Barbara Ann Zippi
Watching Angela Anastasia and her family in the kitchen of the History of Italian Immigration Museum on East Passyunk Avenue was taste-tempting every step of the way. She was joined by her daughters, her grandchildren and her husband, George, best-selling author and former reporter for the Philadelphia Inquirer.
George has shared the confidence of crime bosses and law enforcement worldwide and writes to demystify the lifestyle that so captures even today’s young Italians. He has twice been nominated for a Pulitzer Prize and was described on “60 Minutes” as “one of the most respected crime reporters in the country.”
And as fellow storyteller Francis Ford Coppola has shown, enriching his family’s heritage by investing in his ancestral town and producing wines, Anastasia’s pride in his roots is shared in the kitchen daily with his wife Angela sharing their Italian culture, most especially in the art of the meal.
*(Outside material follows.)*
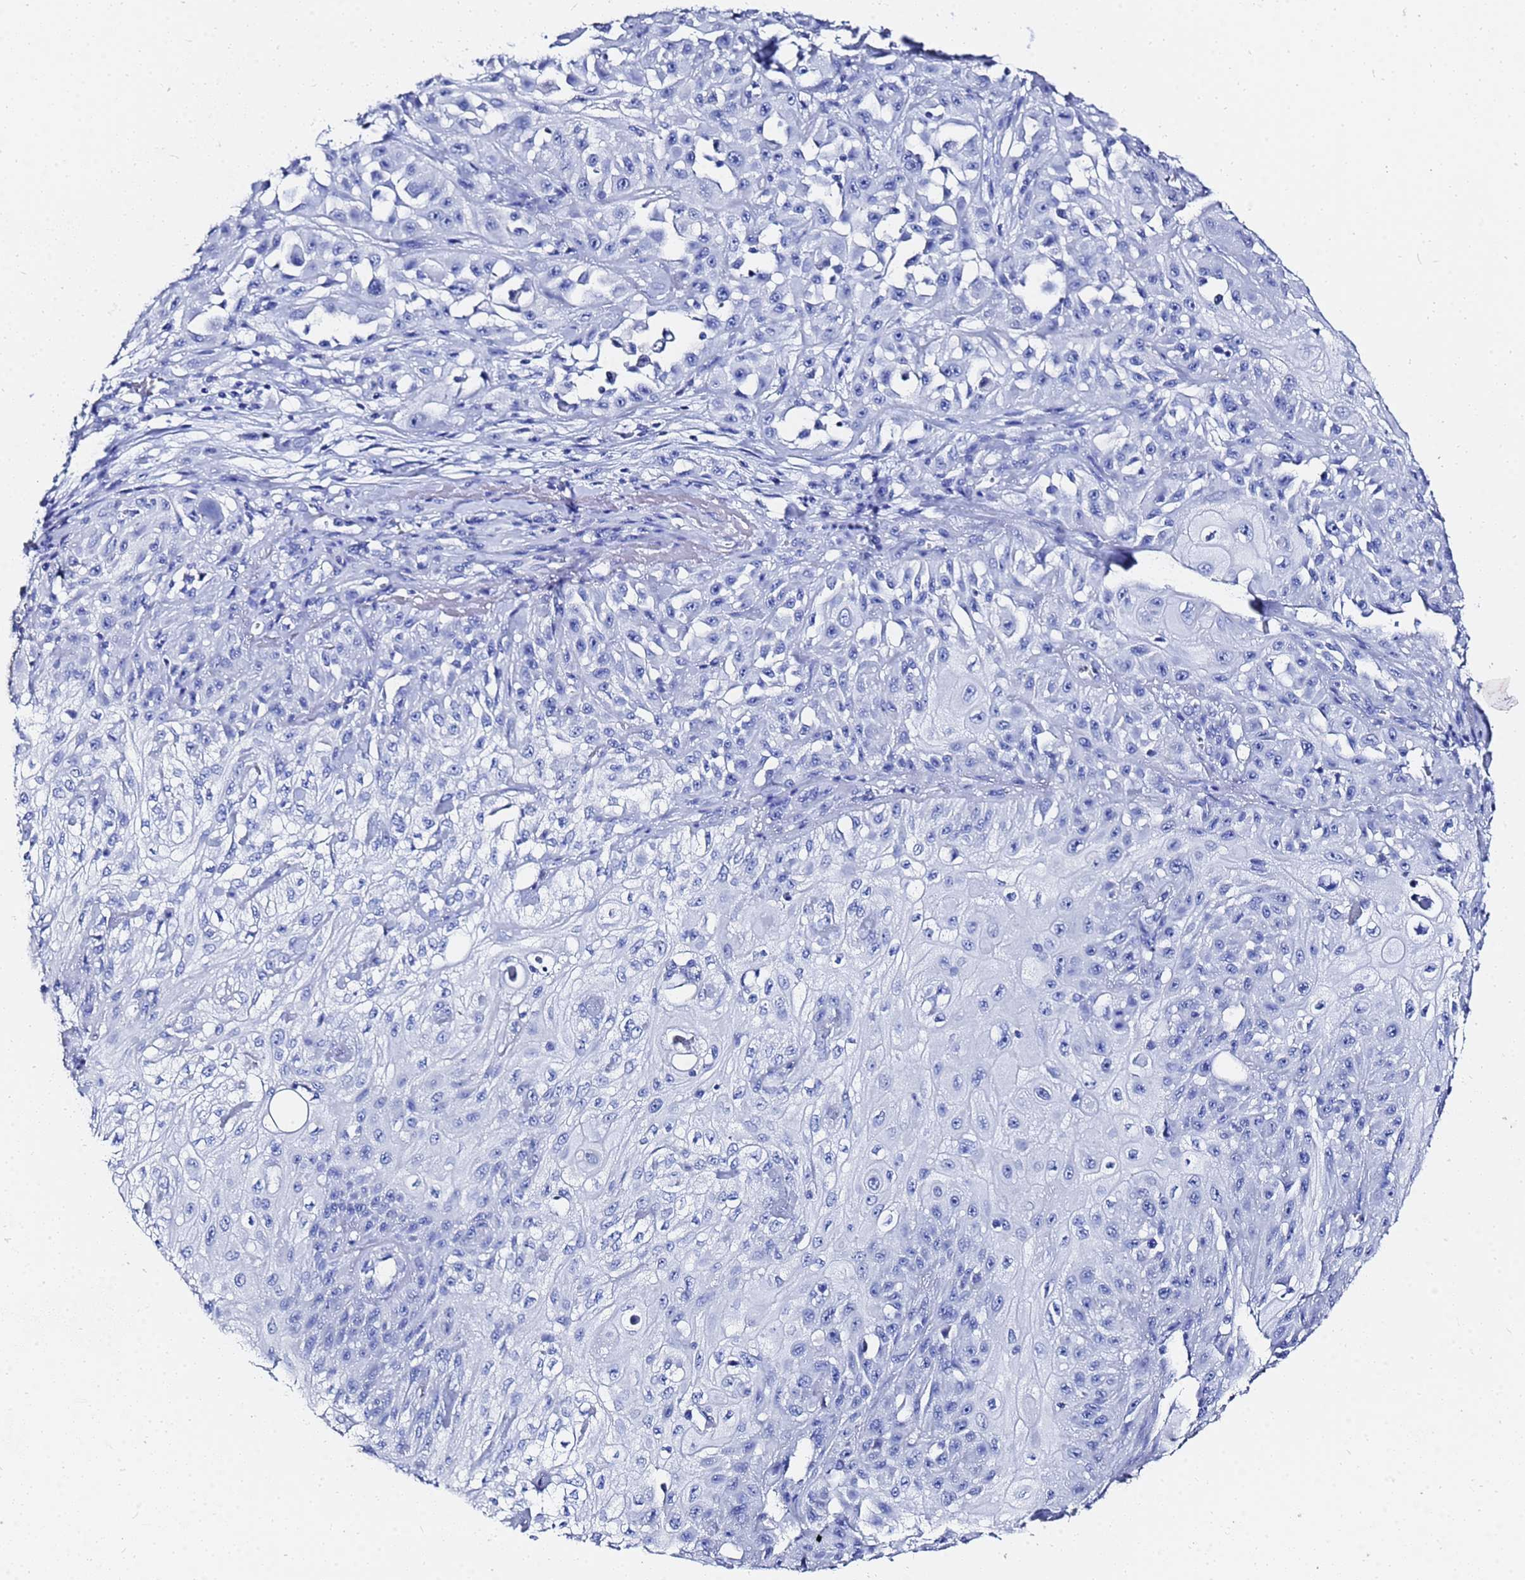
{"staining": {"intensity": "negative", "quantity": "none", "location": "none"}, "tissue": "skin cancer", "cell_type": "Tumor cells", "image_type": "cancer", "snomed": [{"axis": "morphology", "description": "Squamous cell carcinoma, NOS"}, {"axis": "morphology", "description": "Squamous cell carcinoma, metastatic, NOS"}, {"axis": "topography", "description": "Skin"}, {"axis": "topography", "description": "Lymph node"}], "caption": "Immunohistochemistry micrograph of neoplastic tissue: human squamous cell carcinoma (skin) stained with DAB (3,3'-diaminobenzidine) displays no significant protein positivity in tumor cells.", "gene": "GGT1", "patient": {"sex": "male", "age": 75}}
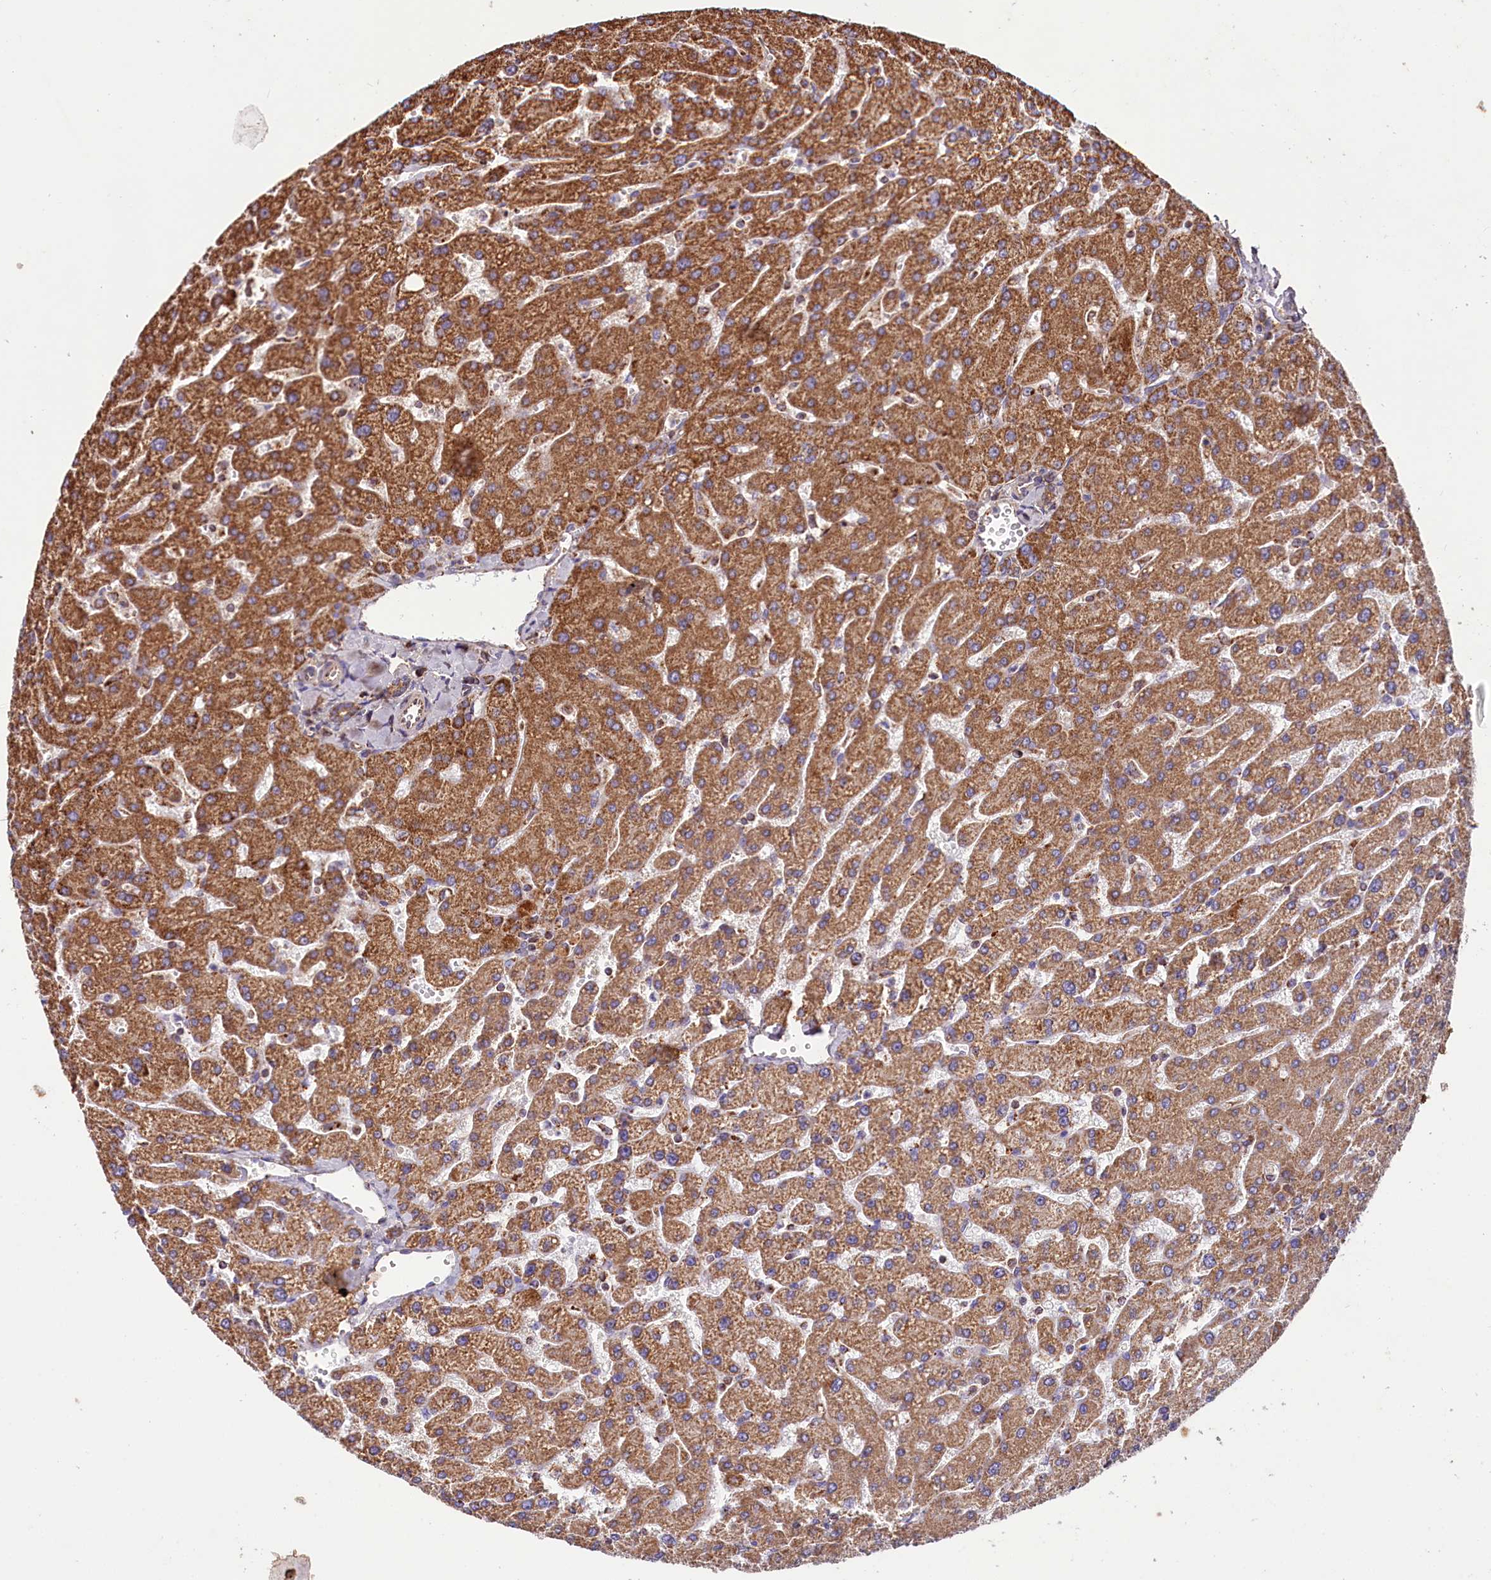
{"staining": {"intensity": "moderate", "quantity": ">75%", "location": "cytoplasmic/membranous"}, "tissue": "liver", "cell_type": "Cholangiocytes", "image_type": "normal", "snomed": [{"axis": "morphology", "description": "Normal tissue, NOS"}, {"axis": "topography", "description": "Liver"}], "caption": "Moderate cytoplasmic/membranous protein positivity is identified in about >75% of cholangiocytes in liver. Using DAB (brown) and hematoxylin (blue) stains, captured at high magnification using brightfield microscopy.", "gene": "NUDT15", "patient": {"sex": "male", "age": 55}}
In the past season of Ciao Bella, we had the opportunity to watch Angela Anastasia in action with her famous escarole soup and soup croutons. Everyone has a version but Anastasia’s takes two days to make.
She proudly shares this recipe handed down by her mother Filamena Canzanese Musumeci. Mother Filomena’s family was born in Camden, N.J., where Anastasia’s grandfather, one of seven, was a partner in the Seven Brothers Bakery. When the opportunity arose, her grandfather bought his own bakery in the town of Swedesboro, N.J. The family relocated and all the siblings worked in the business. Anastasia’s grandmother’s kitchen became the hub of many family gatherings, where food was plentiful and delicious. Her mother Filomena and her five aunts all had what some call “the taste,” an almost magical way of cooking. Here she shares her secrets for “the taste.”
Put on your apron and buon appetito from the Anastasia family.
2 ribs celery
1 small onion
1 sprig Italian parsley
Small tomato, chopped
12-16 boneless skinless chicken thighs
Use enough water to cover the chicken thighs, celery, carrots, onion and parsley.
Bring to a slow boil and skim off top foam. Add seasoning and let simmer for one to two hours.
Cool slightly, remove chicken and strain broth. Taste for seasoning. Refrigerate chicken and broth separately. The next day, remove most of the fat from the top of the soup.
Shred chicken. Refrigerate until assembling with meatballs and escarole.
1 pound beef, pork and veal mix
2 slices of bread
1/2 cup grated cheese
1 tsp minced onion
1 sprig Italian parsley, chopped
In bowl, break up bread, add rest of ingredients and mix together with fork.
Add meat, mix gently, let rest. Use very small amount of meat mixture and roll into small tiny meatballs. Will make approximately 100 to 125 tiny meatballs.
Bring large pot of water to boil, add meatballs and simmer for a few minutes, meatballs will rise to top when done. Remove from pot with a slotted spoon and lay to drain on folded paper towels. Refrigerate until ready to add to soup.
2 to 3 heads of escarole
In a large pot clean escarole by placing whole heads leaf side down in cold water.
Lift and dump water and repeat until no sand or debris is left in water from the escarole.
Trim off outsides leaves, discard anything bruised. Trim off bottom, chop the rest.
Cook in boiling salted water until soft. Drain well, pressing out water.
Excess water will dilute soup. Refrigerate until ready to add to soup.
12 tbsp breadcrumbs
6 tbsp locatelli grated cheese
1 tsp baking powder
1 sprig minced Italian parsley
2 tsp Lawry’s lemon pepper
Freshly grated breadcrumbs must be used. Do to use canned/commercial.
Gently combine all ingredients and put into a generously greased 13 x 9 pan.
Bake 375 for 20 to 25 minutes. When cooled cut into small squares and store in covered container. Refrigerate.
Heat soup broth and add shredded chicken, meatballs and escarole. Heat through to almost boiling point. Place a few soup croutons in each bowl and pour escarole soup over.
Finish with a sprinkling of grated locatelli.